When instructed by the Angel Joseph returned from Egypt. But it was unsafe to go to Judea. So he was guided to go to Galilee. The Holy Family settled in Nazareth, a town in Galilee. The child hood of Jesus was spent in Nazareth.
In Nazareth Jesus was growing up to boyhood, and then to manhood, in a good home. A good home is a great gift. We are all here today, because God gifted us with good homes. The training of Jesus was initiated in a good home under the guidance of a good mother. George Herbert once said, “A good mother is worth a hundred school masters”. The mother’s approach to the children should be realistic, and their ambitions achievable. When mother’s become over possessive and demanding, children try to evade them.
In Nazareth Jesus was fulfilling the duties of an eldest son. He accepted the simple duties at home, and he honoured His father and mother. Every culture evidences the instinct to reverence ancestors, especially one’s own parents. But, in the fast pacing world, often, we do not have time to spare for the elderly people.
Today’s first reading, from the book of Sirach summarizes the relationship of father, mother and children. Sirach reminds children of their duty to honour their parents – even when it becomes difficult. He also mentions the two-fold reward which the Bible promises to those who honour their father and mother - “riches” and “long life”. These are two things we all wish for.
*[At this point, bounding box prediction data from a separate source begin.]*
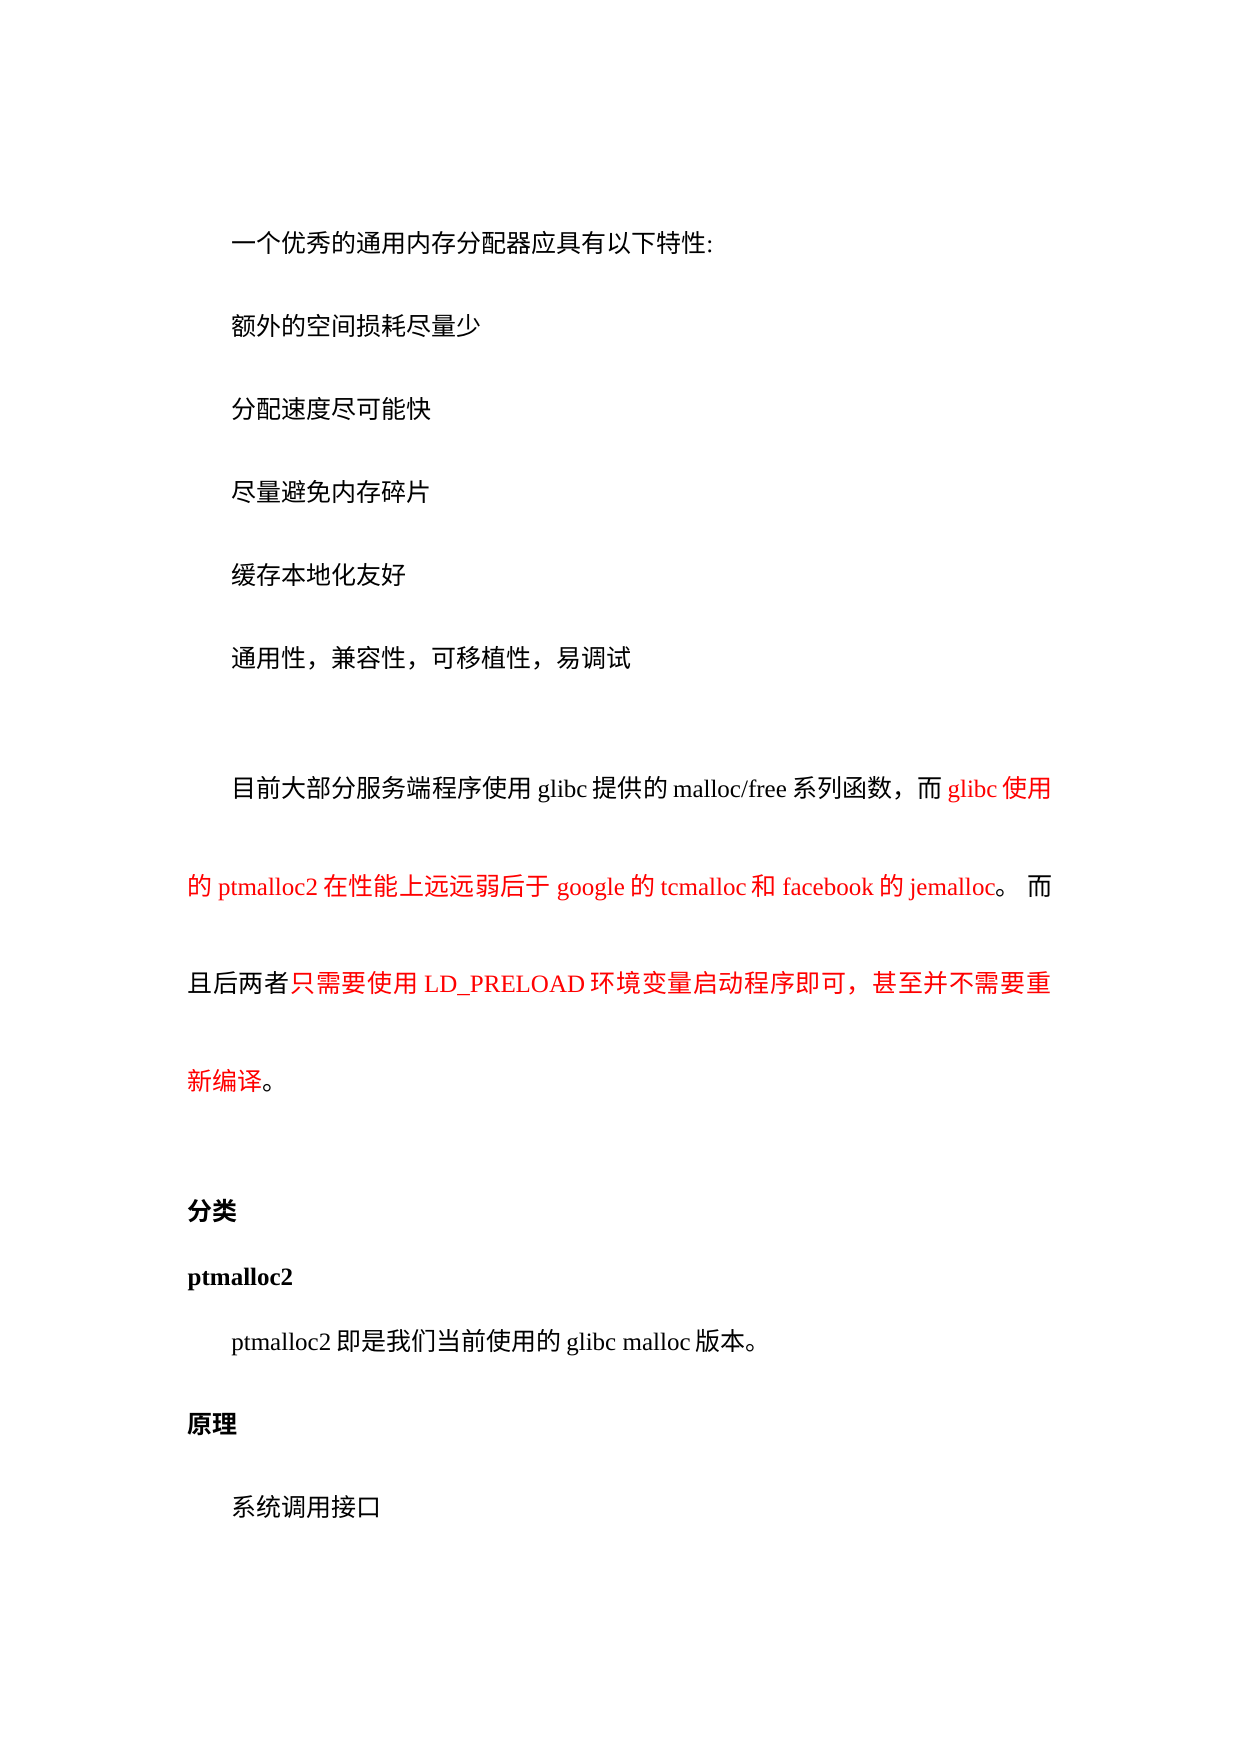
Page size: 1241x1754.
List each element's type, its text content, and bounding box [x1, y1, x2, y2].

text 系统调用接口 [187, 1473, 1053, 1538]
text 一个优秀的通用内存分配器应具有以下特性: [187, 209, 1053, 274]
subtitle 分类 [187, 1177, 1053, 1242]
text 尽量避免内存碎片 [231, 458, 1053, 523]
subtitle 原理 [187, 1390, 1053, 1455]
text ptmalloc2即是我们当前使用的glibc malloc版本。 [187, 1307, 1053, 1372]
text 通用性，兼容性，可移植性，易调试 [231, 624, 1053, 689]
text 额外的空间损耗尽量少 [231, 292, 1053, 357]
text 目前大部分服务端程序使用glibc提供的malloc/free系列函数，而glibc使用的ptmalloc2在性能上远远弱后于google的tcmalloc和facebook的jemalloc。 而且后两者只需要使用LD_PRELOAD环境变量启动程序即可，甚至并不需要重新编译。 [187, 754, 1053, 1112]
text 分配速度尽可能快 [231, 375, 1053, 440]
subtitle ptmalloc2 [187, 1260, 1053, 1293]
text 缓存本地化友好 [231, 541, 1053, 606]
The Feast of the Holy Family teaches us to inculcate in our children the virtue of honouring the elders. As St Paul says:
"Bring them up in the training and instruction
of the Lord." (Ephesians 6:4)
In Nazareth Jesus was learning the life of ordinary man. Jesus worked as a carpenter, and earned his livelihood. Jesus knew the world in which he was living. Jesus studied the people around Him. Jesus understood the people to whom He was going to announce the Good News. So he was called “one among them.” In our eagerness and anxiety to provide the best for our children we do not give them any chance to experience the world in which they live. We try to provide them the best education, so they ignore the illiteracy around. We struggle to provide them the best food, so they are unaware of the poverty that exists around them. We want to give them the best of everything, so they do not see the suffering in the world. Hence, there is no wonder if they behave like Marie Antoinette, the Queen of France.
A rioting mob, forced into violence due to starvation gathered outside the palace. The Queen asked what all the uproar was about. She was told: “They have no bread.” She said, “If they have no bread, let them eat meat.” The Queen who was living in abundance and luxury could not understand the lot of a starving man.
The Holy Family of Nazareth - Jesus, Mary and Joseph is put before us by the Church as a model for our families to imitate. In today’s second reading St Paul gives some practical suggestions to model our families like the Holy family:
“Wives, give way to your husbands,
as you should in the Lord.
Husbands, love your wives
and treat them with gentleness,
Children, be obedient to your parents always,
because that is what will please the Lord.
Parents, never drive your children to resentment
or you will make them feel frustrated.”